Tanpa aku sadari Noel sudah memakai daster putih polos. Daster itu cukup tipis hingga aku bisa secara samar melihat kulitnya yang putih. Aku hanya bisa terdiam sembari mengagumi tubuhnya yang indah.

Sampai...

Tok... Tok... Tok...

Terdengar suara ketukan dari pintu. Dengan rasa kesal aku tanpa sadar menjawab sambil meninggikan suaraku.

“Siapa?!”

“Mohon maaf, saya diperintahkan oleh Putra Mahkota untuk menyampaikan pesan beliau”

Terdengar suara seorang laki-laki muda dari balik pintu, kemungkinan dia adalah salah satu dari pengawal Rafiel karena tidak mungkin bagi Aaron untuk mengutus orang asing sebagai seorang pengantar pesan.

Terlebih lagi, fakta kalau Aaron mengutus seseorang pagi-pagi buta seperti ini, menandakan kalau apapun pesannya, itu sangatlah penting.

“Baiklah, kau boleh bicara”

“Baik, Beliau berpesan “Semua {Tristen Trinity} diharapkan untuk berkumpul di ruang rapat” Beliau juga mengatakan kalau ini adalah masalah mendesak sehingga anda diharapkan untuk bergegas”

Dugaanku kurang lebih tepat sasaran. Jika begitu ceritanya, maka aku tidak punya pilihan lain.

“Baiklah, kau tunggu disana, aku akan segera bersiap”

“Baik”

Dengan begitu, aku segera bergegas untuk berpakaian. Kali ini aku tidak mengenakan armor yang biasa aku gunakan. Melainkan sebuah setelan mewah yang didominasi oleh warna merah tua. Ini adalah pakaian yang biasa aku gunakan untuk pergi ke acara penting. Mengingat situasi saat ini, maka ini adalah saat yang tepat untuk mengenakan pakaian ini.
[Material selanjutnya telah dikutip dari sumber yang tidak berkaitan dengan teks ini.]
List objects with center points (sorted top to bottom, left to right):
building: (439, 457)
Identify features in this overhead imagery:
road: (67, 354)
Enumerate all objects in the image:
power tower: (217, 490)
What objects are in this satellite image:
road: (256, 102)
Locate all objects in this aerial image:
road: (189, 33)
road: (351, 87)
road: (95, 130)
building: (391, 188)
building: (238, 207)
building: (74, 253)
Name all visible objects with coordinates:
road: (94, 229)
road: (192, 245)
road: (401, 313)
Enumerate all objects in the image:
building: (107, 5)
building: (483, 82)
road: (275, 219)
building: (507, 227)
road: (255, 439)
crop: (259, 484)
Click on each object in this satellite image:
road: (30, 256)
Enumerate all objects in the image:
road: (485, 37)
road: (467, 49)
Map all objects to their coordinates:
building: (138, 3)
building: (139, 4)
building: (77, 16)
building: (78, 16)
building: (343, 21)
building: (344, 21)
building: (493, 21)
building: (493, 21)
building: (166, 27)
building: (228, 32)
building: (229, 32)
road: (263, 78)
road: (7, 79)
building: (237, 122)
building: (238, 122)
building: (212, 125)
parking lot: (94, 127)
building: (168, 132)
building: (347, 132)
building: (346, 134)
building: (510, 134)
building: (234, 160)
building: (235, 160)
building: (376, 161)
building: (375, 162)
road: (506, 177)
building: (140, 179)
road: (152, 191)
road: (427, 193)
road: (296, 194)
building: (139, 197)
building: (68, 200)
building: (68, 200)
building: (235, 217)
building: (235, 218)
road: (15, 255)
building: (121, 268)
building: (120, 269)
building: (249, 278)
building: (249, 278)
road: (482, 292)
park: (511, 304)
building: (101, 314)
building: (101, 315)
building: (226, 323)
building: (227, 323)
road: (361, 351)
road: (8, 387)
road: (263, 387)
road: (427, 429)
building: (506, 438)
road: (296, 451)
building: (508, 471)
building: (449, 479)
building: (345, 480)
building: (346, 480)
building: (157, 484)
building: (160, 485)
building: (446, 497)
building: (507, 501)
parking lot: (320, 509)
Akan tetapi, karena aku jarang berpakaian seperti ini, maka aku terasa sedikit canggung saat sedang berusaha mengikat dasiku. Untungnya Noel membantuku dalam urusan itu.

Saat Noel sedang mengikat dasiku, ekspresinya seketika menjadi muram. Karena penasaran, akupun bertanya.

“Ada apa?”

“Tidak, hanya saja aku jadi teringat dengan ayahku”

Itu mengingatkanku. Rafael pernah berkata kepadaku kalau ayah Noel telah tiada karena diserang oleh bandit. Kejadian itu belum lama terjadi. Noel sekarang pastilah sangat merindukan Ayahnya. Mengikat dasiku pasti membuatnya teringat saat dia sedang mengikatkan dasi pada Ayahnya.

Pada saat aku masih melamun, tanpa kusadari Noel telah selesai mengikatkan dasiku. Dia lalu memandang kearahku dengan senyuman yang terasa seperti dia sedang bernostalgia.

Dengan spontan aku lalu mendekatinya dan mencium keningnya.

“Eh?”

“Tenang saja, aku bersumpah tidak akan pernah meninggalkanmu. Jadi kumohon, teruslah berada disisiku”

“Ya”

Setelah memandangi wajahnya, aku lalu segera berbalik dan meninggalkan kamar hotel.

Pada saat aku berbalik, aku melihat Noel, yang sedang mengenakan pakaiannya yang biasa, melambai kepadaku dari balik pintu.

Ya, dia mengenakan pakaiannya yang biasa. Dengan tambahan, sekarang terdapat sebuah Belati Ornamental terpasang dengan indah di pinggangnya.

“Sungguh, kapan aku memberikan itu padanya?”